October 12, 2012
I wonder what Mikel Arteta does with himself during international breaks.
In my head he walks his way through an endless sad film montage to the instrumental parts of ‘Hello’ by Lionel Richie. He walks alone down a street, his hands thrust in the pockets of his overcoat, surrounded by autumn leaves. He skims stones across a lake. He pauses outside a playground to watch the kids laughing and having fun. He stops outside a TV shop and watches his Spain teammates celebrate scoring a goal. It starts to rain. He places a lonely hand against the glass…
Maybe it’s not like that at all. Perhaps he enjoys relaxing with his friends and family and gets some well deserved time off. He could do with it and that’s one reason I’m not entirely sad that Spain have such a ridiculous wealth of talent that they can afford to consistently overlook a player as good as Arteta.
This Behind the Numbers piece on the official site reminds us that Mikel is one of only two players (Carl Jenkinson being the other) to have played every single minute of our Premier League and Champions League matches so far this season. Having made that deep lying midfield spot his own since Alex Song’s departure he’s probably the most indispensable member of the squad so without international breaks or you know, leg breaks, it’s hard to imagine when else he would get the chance to recharge.

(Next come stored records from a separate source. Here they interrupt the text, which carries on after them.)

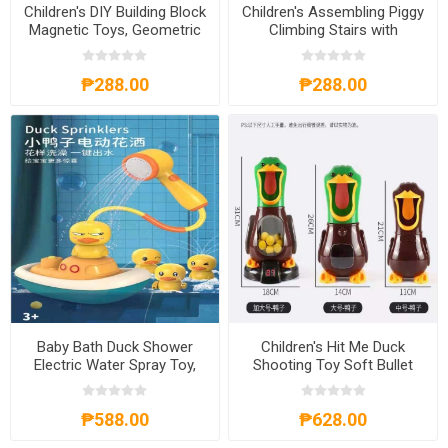
Children's DIY Building Block
Children's Assembling Piggy
Magnetic Toys, Geometric
Climbing Stairs with
Figures Puzzle, CBBDIY
Automatic Track Slides
Puzzle Toy, CTAPCSP
₱288.00
₱288.00
Baby Bath Duck Shower
Children's Hit Me Duck
Electric Water Spray Toy,
Shooting Toy Soft Bullet
BBDST
Gun, CHMDST
₱588.00
₱628.00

Arsene Wenger has spoken a bit to the club magazine about how the physical make-up of top flight players seems to have changed over the last few years, allowing someone like Arteta to play the role that he does. First of all he says that shorter more technical players are becoming far more important:
I believe it’s because the density of players you have to fight against in the final third is always getting bigger, so the quality of the pass and the technique in that area has become much more important.
There is less space available, so accuracy is key. Secondly, because there is a smaller space the shorter players, the very agile players, are becoming more important and the taller players in midfield less so. That could be an explanation.
He might have a point about the density of the players in that final third. Take a look at John Terry and Ashley Cole. Ohh! Zing! But he also argues that this change has affected the role of the deeper lying midfielders:
You can now say that this player has had to become more technical – you saw it during Euro 2012, with guys like Andrea Pirlo playing in this position.
They are not destroyers anymore, they are players that the game starts from and the quality of their passing has become very important. That’s why you don’t really see purely destructive players in these positions anymore.
And that’s possibly another reason why the decision was taken to offload Alex Song in the summer. For all that he offered us physically in the middle his technicality was never on the same level as the other midfielders we have in the squad. Yes he was capable of producing the odd bit of magic but it always seemed a bit of a surprise when he did.
And anyway, what Arteta lacks in brute strength he certainly makes up for in intelligence and defensive awareness. Not only is he the winner of more tackles (31) than anyone else in the squad, he’s got the second highest record in the entire league, only one behind the leader Mark Noble.
Less surprising maybe are his passing stats. He’s miles ahead of anyone else at the club with 617 successful passes in the first seven league games, an accuracy rate of 93.8%. His closest challenger in the league is Yaya Toure who has 543. Proving once again how important our metronomic metrosexual is to keeping this team ticking over.
If the stats and the performances and the sad movie montage weren’t enough to make you love the man he’s even been saying the right things off the pitch too. He’s been talking about responsibility. Can somebody fade up Lionel please?
On the pitch and away from it I have been trying to behave the way I think we should, because I think we have a big responsibility. Not only for ourselves but for what we represent to other people. We are in a very lucky position and we have to take advantage of that and use it in the right way. Sometimes we make too many mistakes!
I am still 30, and I’m used to playing with guys who are 34, 35 and 36, but at Arsenal when you get to that age you are one of the oldest, if not the oldest!
It’s a bit funny, but you know inside yourself that you have that responsibility and there are kids who are 17 and 18 and they are looking to you.
Arsenal always seem to have quality 17 and 18 year olds coming through but as Arsene Wenger often notes it’s those key years that will decide whether they make it at the top level or not. If they keep their heads down and work hard then they give themselves that much more of a chance. So having a Mikel Arteta around to look to for inspiration is worth a great deal to this club.
We’ve had that in the past with great professionals like Henry, Pires, Bergkamp etc. Players you can learn from. But in recent years that hasn’t been the case to the same extent. Of course a player like Cesc Fabregas is a great role model. But when he’s only just turned twenty himself he doesn’t have the same aura or experience as someone like Mikel.
So while the Mikel Arteta international break movie montage in my head may be as much of a tearjerker as that one from the start of Up, I’d be pretty happy for the Spanish national team to ignore his talents for a while longer.